A fertilidade da terra brasileira tem sido cantada desde Pero Vaz Caminha. É só plantar, que nasce. Mas o mato nem precisa ser plantado. Nasce, cresce e se torna um problema, principalmente na área urbana.
As primeiras e mais sérias reclamações que recebi, esta semana, na reabertura da Praça, foram justamente sobre o mato. Penso que a única praça que não tem mato é esta, do jornal.
Tem mato nas praças, nas calçadas, nos terrenos baldios. Dona Ruth, que mora na av. Luiz Rosseto, próximo à AABB, reclama do matagal na cercania de sua residência. Outro leitor, que reside na rua Canudos, diz que o mato tanto na calçada quanto na praça que fica diante da Casa do Estudante, está demais. Na área mais central, esquina de ruas Santos com Pará, em frente à Corregedoria, o mato na calçada está enorme. Lá, como em outros lugares, as pessoas têm feito reclamações aos organismos competentes da Prefeitura. Até agora sem solução.
O mato enfeia a cidade, além de provocar mais sujeira, servir de abrigo para animais nocivos (inclusive alguns humanos). Penso que está na hora de se fazer um esforço concentrado para enfrentar o problema que é de simples solução. É preciso pôr mais gente trabalhando para fim de limpar um pouco a cidade.


Casa do Caminho
A Casa do Caminho, entidade londrinense que cuida de crianças e adolescentes, promove, a partir de amanhã, junto com o Armazém da Moda, a Festflor, que oferece mais de 200 variedades de flores e plantas trazidas diretamente de Holambra, conhecida como ‘a cidade das flores’.

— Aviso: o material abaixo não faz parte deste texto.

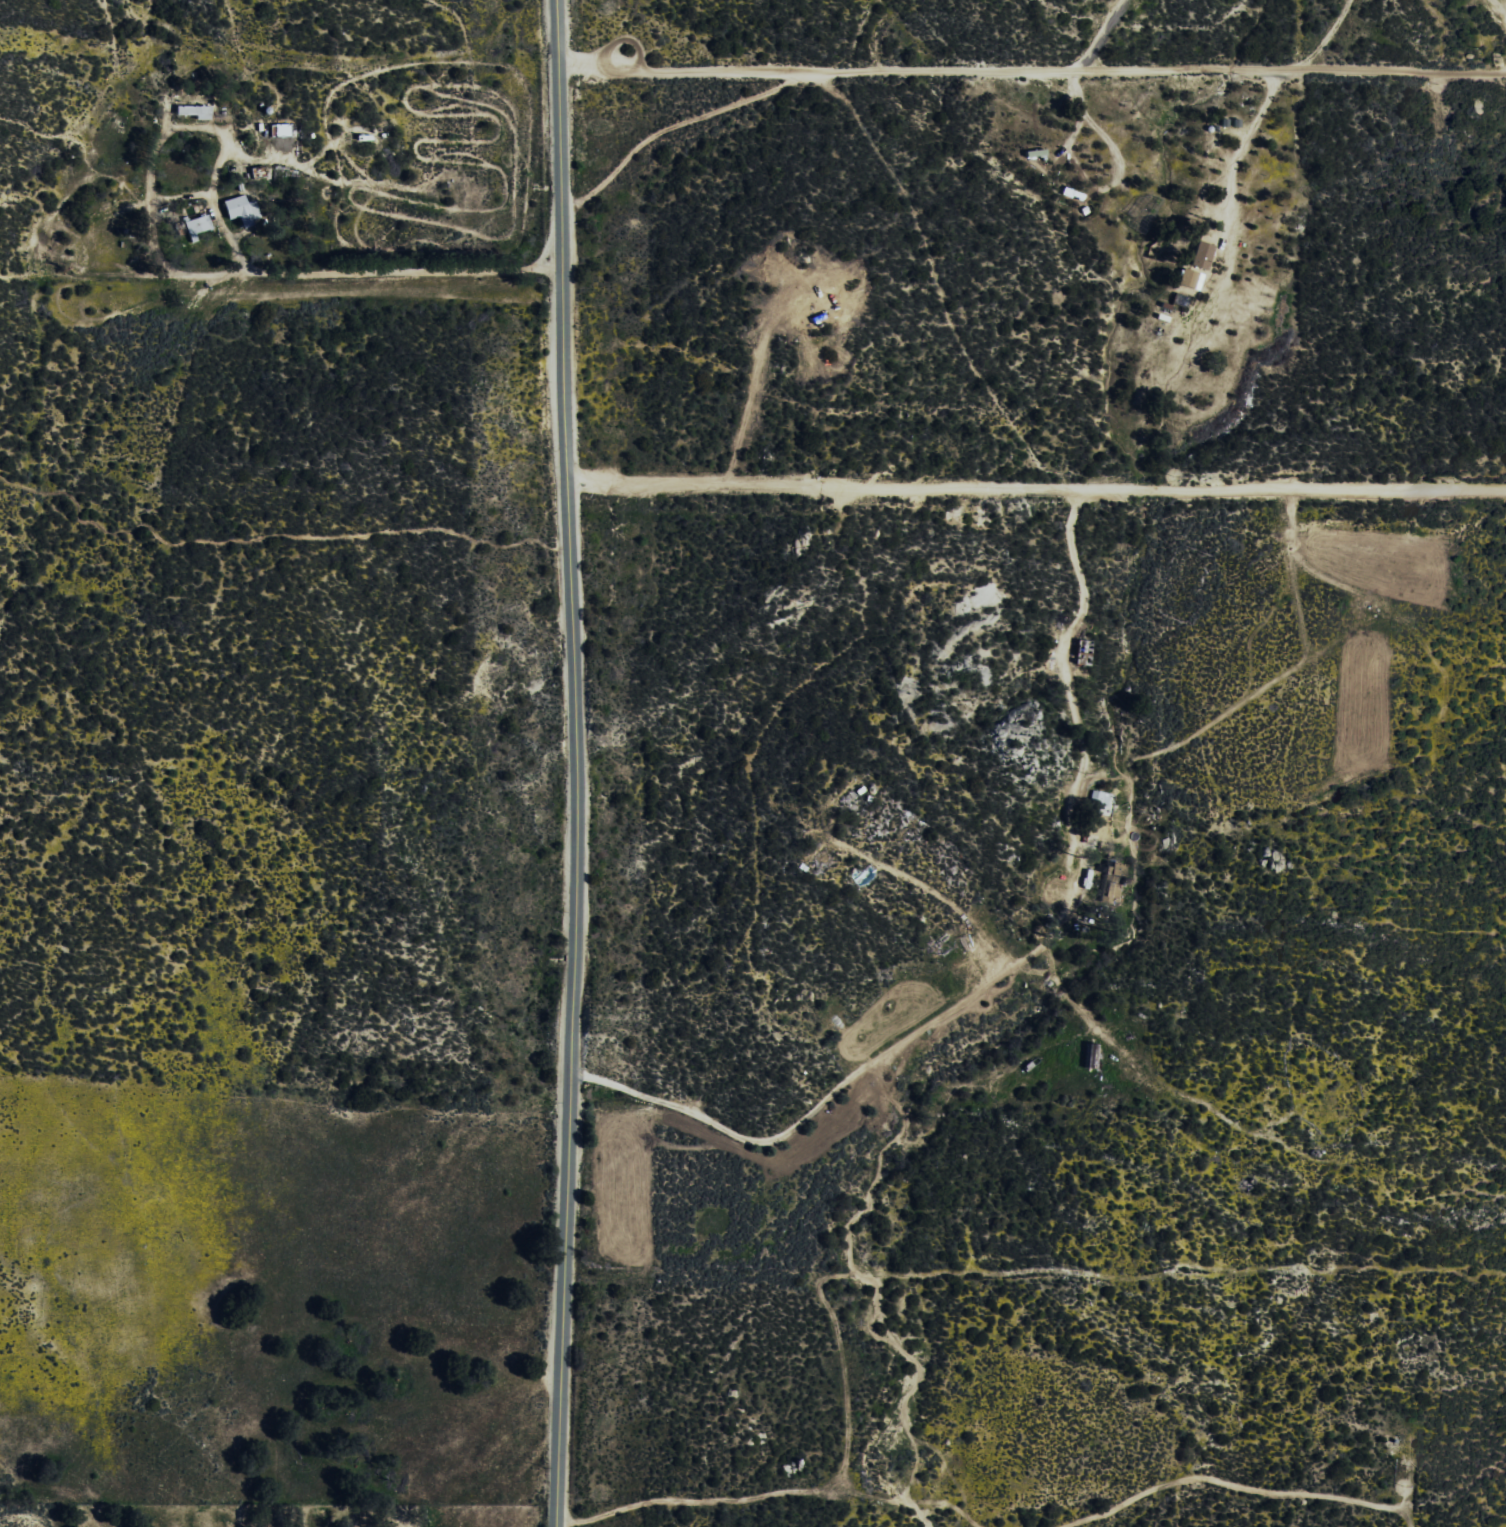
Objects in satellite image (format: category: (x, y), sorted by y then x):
road: (1110, 24)
road: (740, 72)
building: (193, 112)
building: (279, 130)
building: (242, 211)
building: (194, 223)
building: (1201, 255)
road: (371, 273)
building: (1187, 279)
road: (1030, 490)
road: (553, 763)
building: (1099, 803)

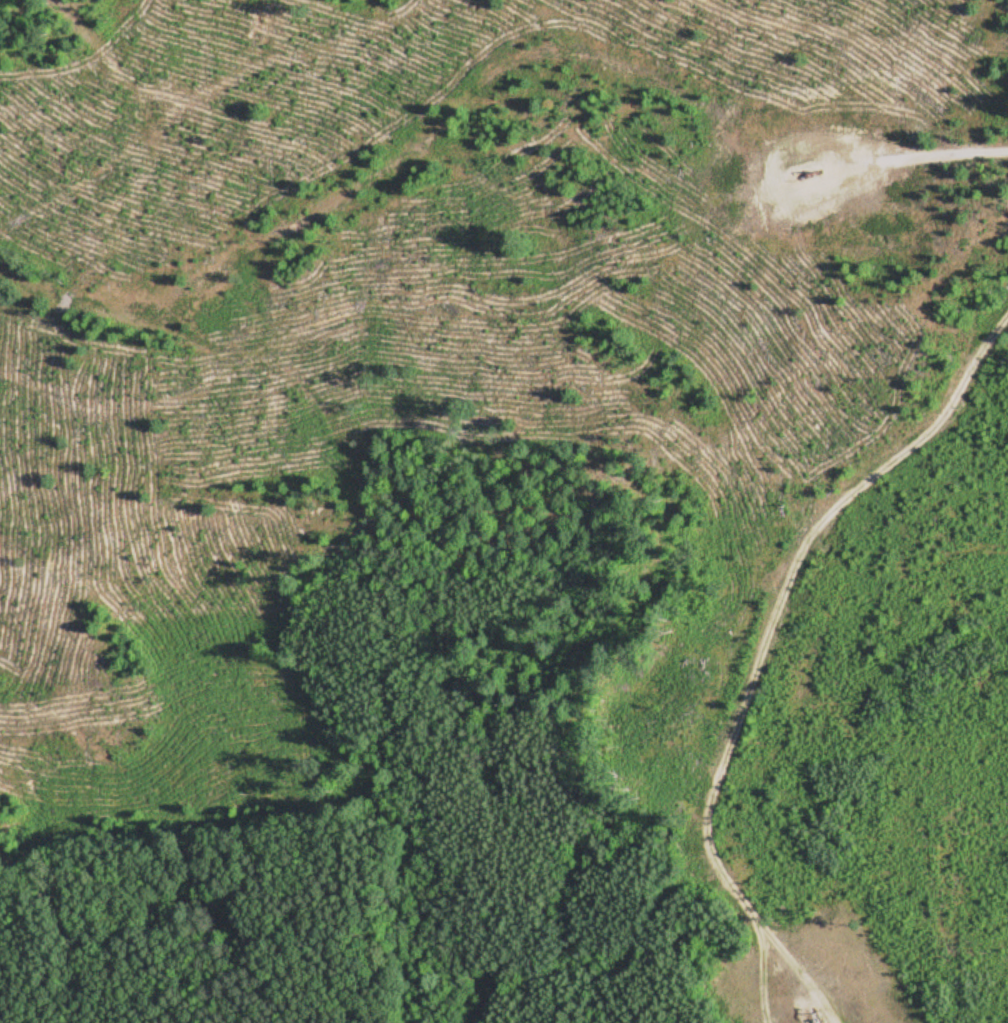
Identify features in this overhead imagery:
road: (947, 161)
petroleum well: (807, 171)
road: (767, 632)
petroleum well: (818, 1019)

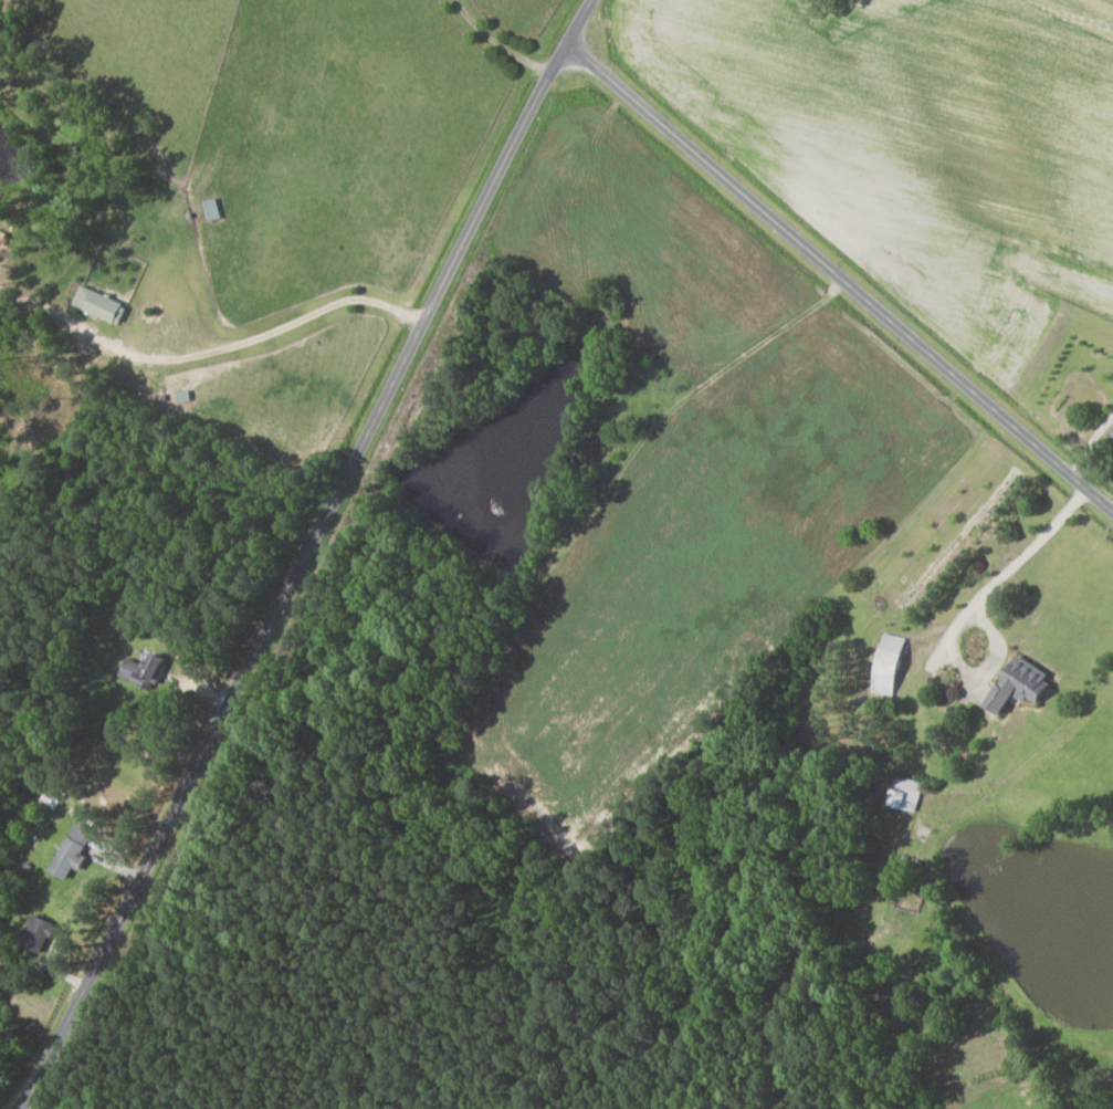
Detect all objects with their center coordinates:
building: (213, 208)
road: (831, 288)
building: (101, 304)
road: (304, 553)
building: (890, 665)
building: (145, 670)
building: (1021, 684)
building: (908, 793)
building: (73, 852)
building: (39, 933)

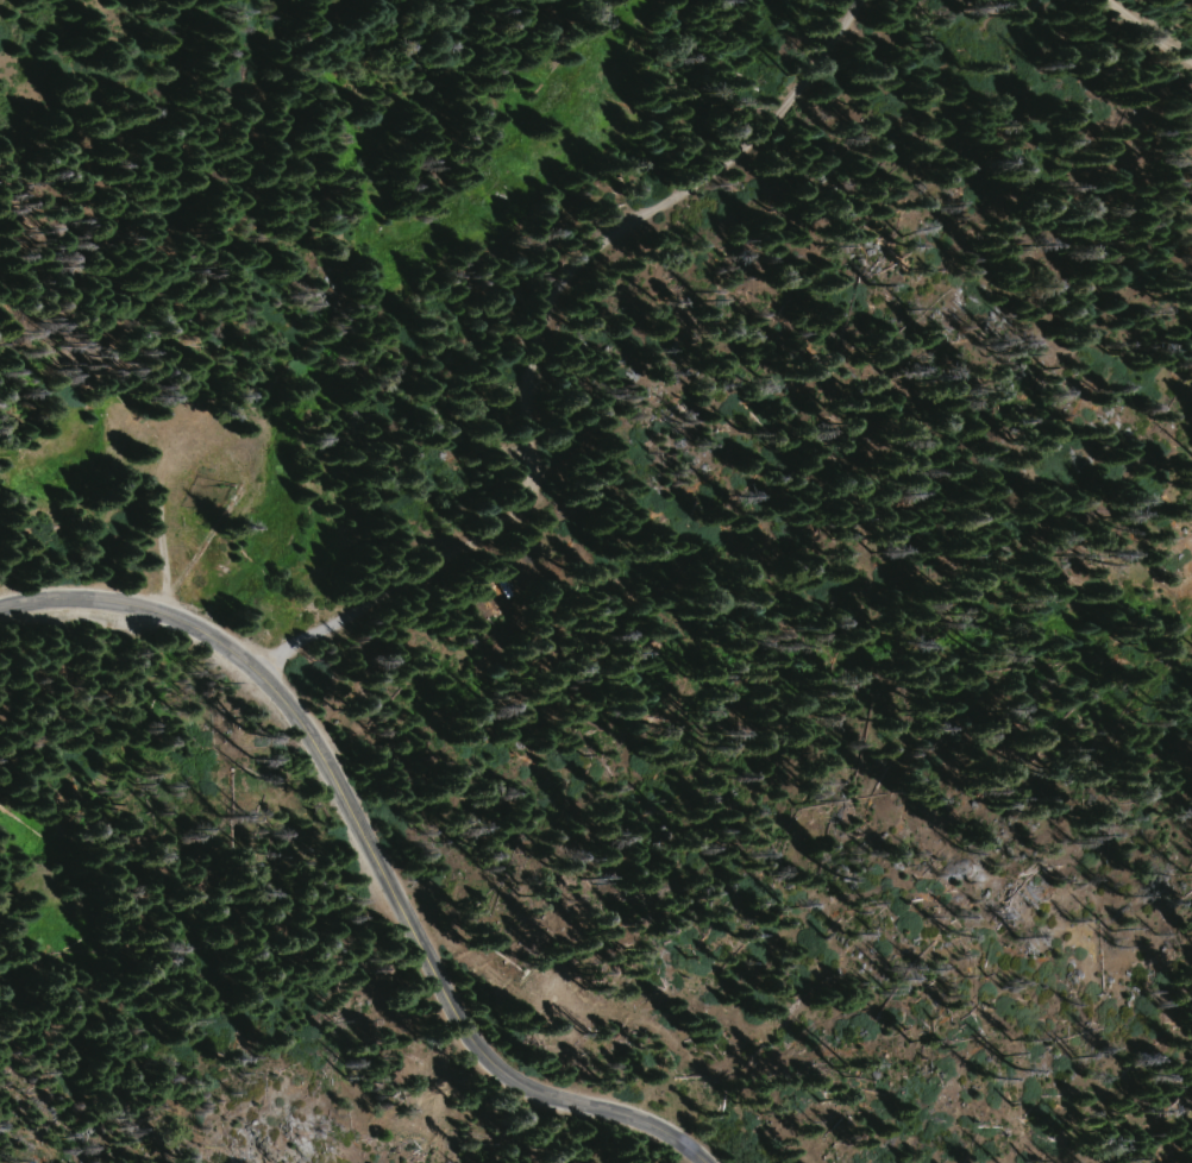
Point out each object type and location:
road: (1061, 54)
road: (568, 402)
road: (212, 443)
road: (192, 627)
road: (471, 1016)

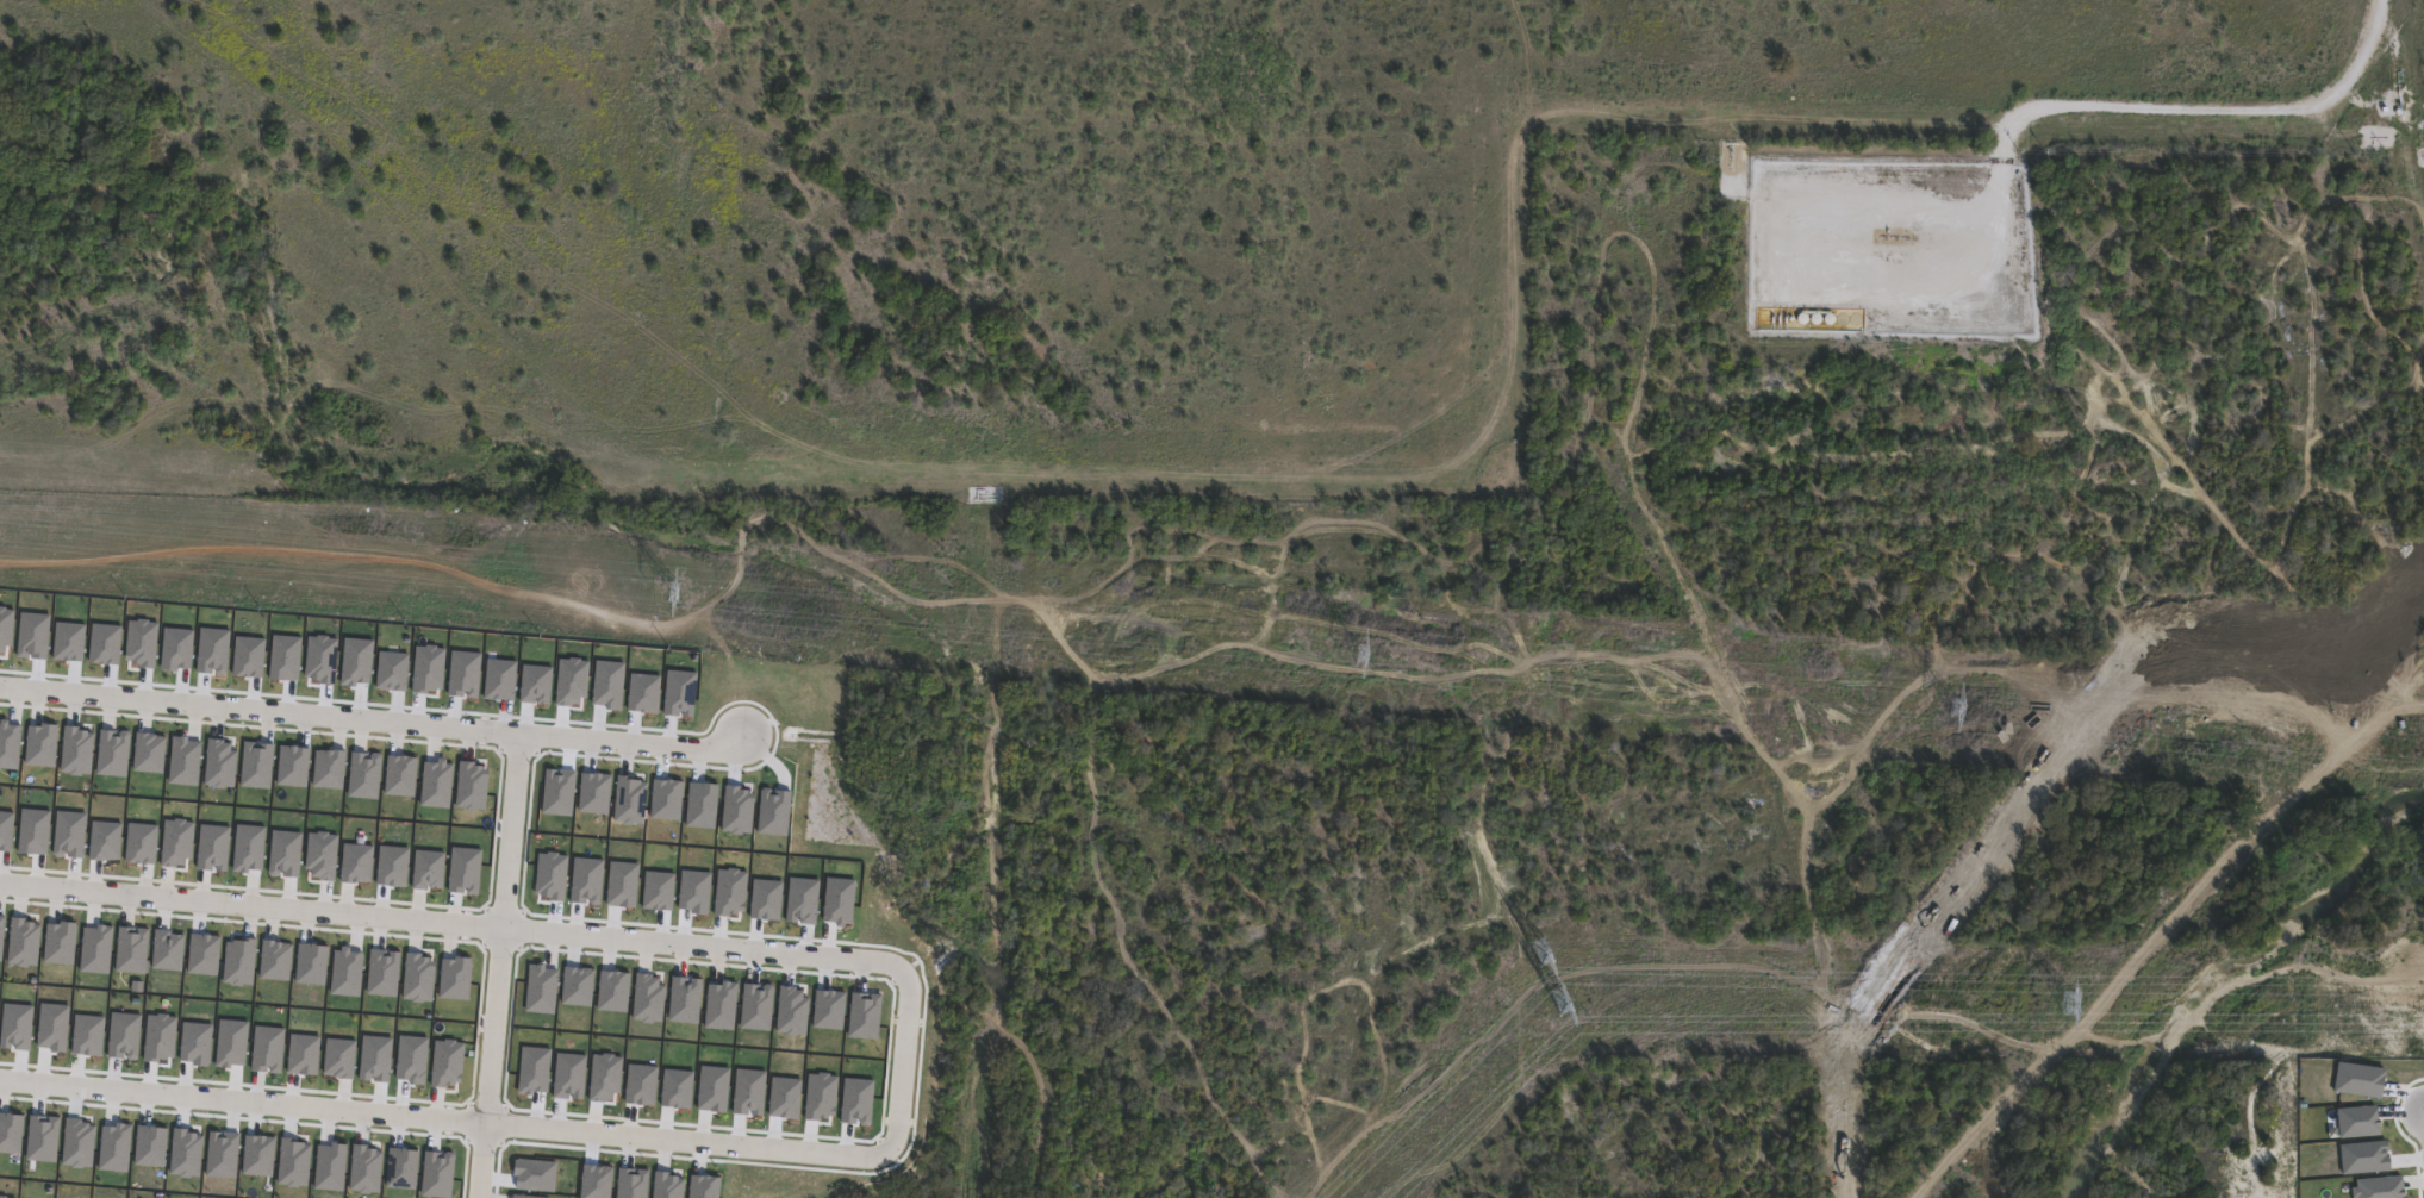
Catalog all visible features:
road: (2209, 109)
power tower: (673, 594)
power tower: (1361, 654)
power tower: (1958, 710)
road: (372, 718)
road: (513, 929)
power tower: (2070, 996)
power tower: (1562, 997)
road: (907, 1051)
park: (1725, 1127)
road: (494, 1162)

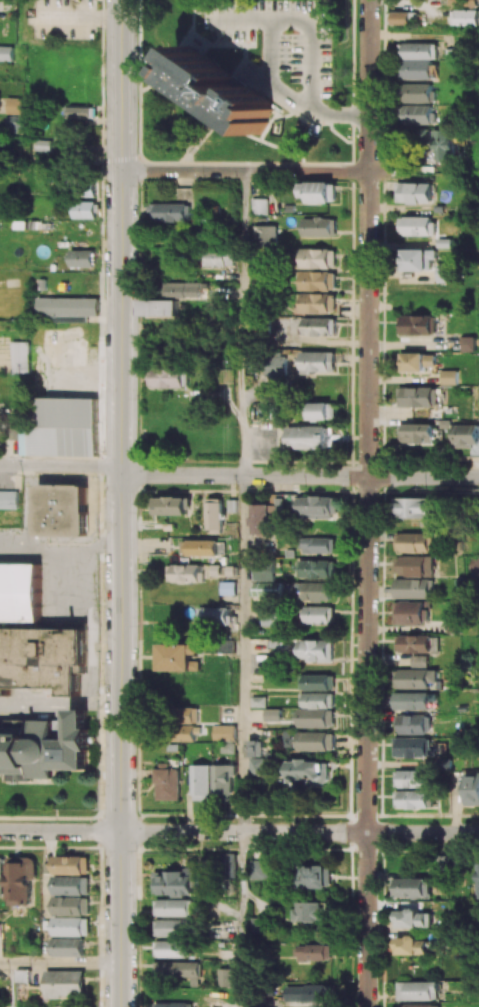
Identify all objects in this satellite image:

A Festflor vai até o dia 14 e a expectativa é a de que 50 mil pessoas a visitem nos 10 dias em que ficará aberta, no Centro de Eventos e Exposições do Armazém, que fica na Avenida Tiradentes, 1.445.
Dez por cento da receita obtida com a promoção ficará com a Casa do Caminho, que sobrevive das doações e atende atualmente a 40 crianças internas, 50 semi-internas no sistema de creche e mais 60 na escola mantida pela entidade. As promoções, como esta, ajudam muito, conforme o coordenador da entidade, o médico Júpiter Villoz Silveira, ainda mais numa época como a atual, quando as dificuldades econômicas levam muitas empresas - que normalmente ajudam bastante - a cortar as doações.
É um modo criativo de conseguir ajuda, até porque a Festflor é uma atração fantástica. As flores e plantas formam um ambiente lindo, inspirador. E há produtos bonitos e baratos. O público ajuda uma instituição que presta imensos serviços sem perceber.


Santa Casa
Há dias, foi publicada uma notícia informando sobre a difícil situação que nossa Santa Casa enfrenta. É uma dura realidade e a gente precisa ajudar aquela instituição. Quando se escreve isso muitas pessoas ficam irritadas, dizendo que é sempre a mesma coisa, e o povo é quem tem de resolver. Acontece que a Santa Casa é realmente uma coisa bem nossa, do povo de Londrina. Depois, penso também que já passou do tempo de a gente só falar que ‘o Governo tem que fazer alguma coisa’. A coletividade pode participar tanto neste como em outros casos, que envolvem entidades que prestam socorro a muitos.
Ademais, a Santa Casa está oferecendo uma oportunidade para que as pessoas ajudem e, ao mesmo tempo, economizem e ganhem. No próximo dia 13, sábado, será aberto o primeiro bazar beneficente deste ano, com roupas para o inverno que serão vendidas a preços incrivelmente baixos. A maioria custará R$ 1,99. Haverá, ainda, ofertas relâmpago, com preços menores. O bazar tem roupas novas e semi-novas, vindas da Alemanha. Mas há uma novidade este ano: roupas indianas.
Para quem não sabe, ou não lembra, o bazar funciona na Avenida Celso Garcia Cid, esquina com Duque de Caxias e estará aberto, no dia 13, das 8 às 17 horas.